Medical school didn’t teach me how to decide which of my patients should live and which should die if it becomes rationing of medical equipment or treatment becomes necessary. But I’ve spent most of my time recently planning for the possibility that my colleagues and I may need to make precisely that decision.
Reports have emerged from Italy about doctors choosing who would receive lifesaving medical care and who would not. New York’s governor, Andrew Cuomo, pleaded this week for 30,000 ventilators, three times the 10,000 ventilators currently available. As I write this, there are more than 80,000 confirmed cases of Covid-19 in the United States. If the number of people with severe cases outstrips the number of ventilators, will doctors decide who gets one?
Even though the U.S. is one of the richest countries in the world, rationing health care is not new here.
In the 1960s, people living with kidney failure fought for a limited number of dialysis machines. At first, panels considered “social worth” when deciding who got dialysis. This injustice led to federal funding for dialysis for all Americans with kidney failure. But money doesn’t solve all problems. As a doctor who cares for critically ill patients, I have seen countless children die waiting for a liver or heart transplant. Every day 20 Americans die while waiting for an organ transplant, a kind of decision-less rationing. When resources are scarce, hard decisions must be made.
The Covid-19 pandemic is already forcing hard decisions. Doctors in New York City are delaying surgeries for patients, some of whom may die waiting. Some hospitals have changed infection-control policies to reserve personal protective equipment, risking the transmission of other difficult-to-control infections. While many systems have transitioned to telehealth, canceling clinics to promote social distancing means that some will go without needed medical care.

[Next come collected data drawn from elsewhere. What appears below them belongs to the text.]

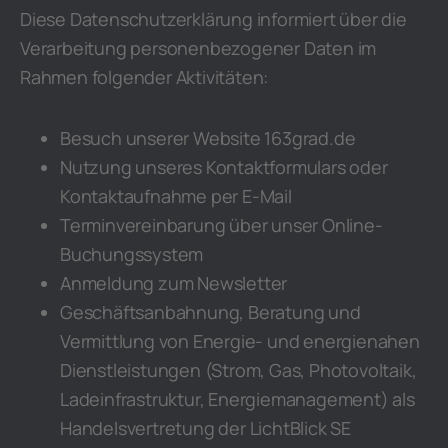
Diese Datenschutzerklärung informiert über die
Verarbeitung personenbezogener Daten im
Rahmen folgender Aktivitäten:
Besuch unserer Website 163grad.de
Nutzung unseres Kontaktformulars oder
Kontaktaufnahme per E-Mail
Terminvereinbarung über unser Online-
Buchungssystem
Anmeldung zum Newsletter
Geschäftsanbahnung, Beratung und
Vermittlung von Energie- und energienahen
Dienstleistungen (Strom, Gas, Photovoltaik,
Ladeinfrastruktur, Energiemanagement) als
Handelsvertretung der LichtBlick SE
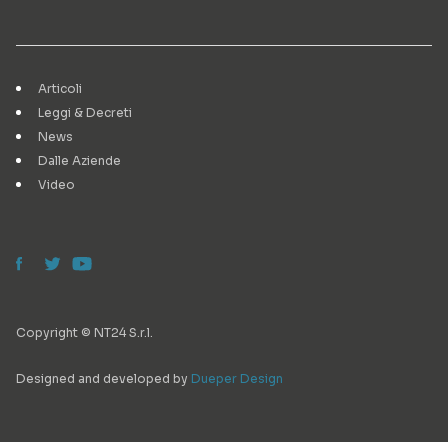
Articoli
Leggi & Decreti
News
Dalle Aziende
Video
Copyright © NT24 S.r.l.
Designed and developed by
Dueper Design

On March 25, the federal government agreed to provide $2 trillion in financial reliefbecause of Covid-19 but, again, money may not solve the problem.

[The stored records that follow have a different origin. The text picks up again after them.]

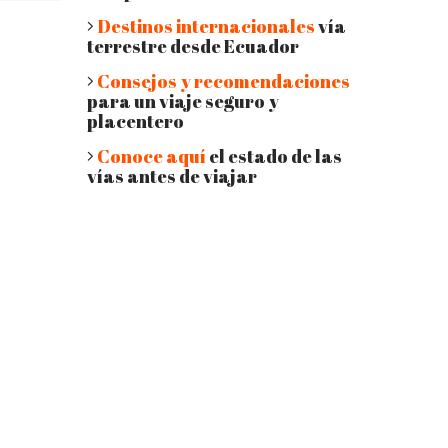
Destinos internacionales
vía
terrestre desde Ecuador
Consejos y recomendaciones
para un viaje seguro y
placentero
Conoce aquí
el estado de las
vías antes de viajar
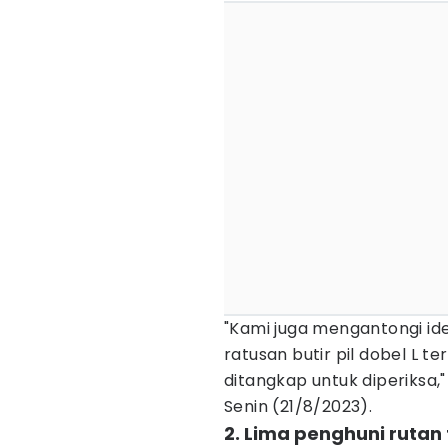
"Kami juga mengantongi id
ratusan butir pil dobel L t
ditangkap untuk diperiksa,
Senin (21/8/2023).
2. Lima penghuni rutan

As the director of the Center for Bioethics and Medical Humanities at Northwestern University, I am one of many people planning for who gets the next available ventilator if supplies are limited and rationing becomes necessary. Here is what you should know about those plans and how they are being made:
First, past health care crises like the Ebola outbreaks, severe acute respiratory syndrome (SARS), and the H1N1 influenza pandemic prompted much advance planning. In 2012, the Institute of Medicine published guidance for what to do in a crisis like Covid-19. Many states used this report to create their own plans, including Illinois, where I practice. Importantly, input from the public is also available.

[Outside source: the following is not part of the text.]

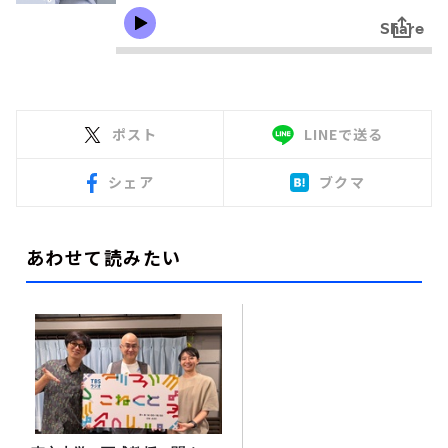
ポスト
LINEで送る
シェア
ブクマ
あわせて読みたい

Second, bioethicists, clinicians, and health care leaders across the country are sharing information to help provide consistency from one hospital to another. Douglas B. White, who directs the Program on Ethics and Decision Making in Critical Illness at the University of Pittsburgh School of Medicine, and Scott Halpern, professor of medicine at the University of Pennsylvania, have circulated a plan based on a process published in a top medical journal that hundreds of hospitals across the country are using as a guide. In some areas, statewide plans are being implemented. To be sure, sharing doesn’t ensure consistency. But it will certainly help.
Third, every plan should support shared ethical values. This means starting with the idea that every life is worth saving and that the goal is to help the most people possible. To accomplish this, many plans use a scoring system based on objective information about each patient’s medical condition. Using a scoring system to help predict who will survive helps avoid biased decision-making.
Of course, no scoring system is 100% accurate. And many people worry that certain groups with underlying health problems, including those who are disabled, homeless, incarcerated, or poor, are disadvantaged by such scoring systems. And even with a scoring system, there needs to be a plan for breaking ties.
Fourth, a physician’s ethical duty is to care for his or her patients. If I am taking care of two patients in the intensive care unit who both need a ventilator, I should not be the one to decide who gets the machine. That decision should be made by others, preferably a group of medical experts who don’t know anything about the patients involved except the facts they are given.
Fifth, not using lifesaving treatments does not mean we stop caring. For those who may not survive, palliative care is essential to help relieve pain, difficulty breathing, and other symptoms, and support psychological and spiritual distress.
Finally, resources are available for how these decisions might be made. The New England Journal of Medicine recently published articles about allocating ventilatorsand rationing scarce resources. The Hastings Center, a nonpartisan, nonprofit organization, has an entire website on the ethics of resources during Covid-19.
I have had to learn many lessons about being a doctor since finishing medical school. I wish this wasn’t one of them.
Kelly Michelson, M.D., is director of the Center for Bioethics and Medical Humanities at Northwestern Feinberg School of Medicine and a physician in the pediatric intensive care unit at Ann & Robert H. Lurie Children’s Hospital of Chicago.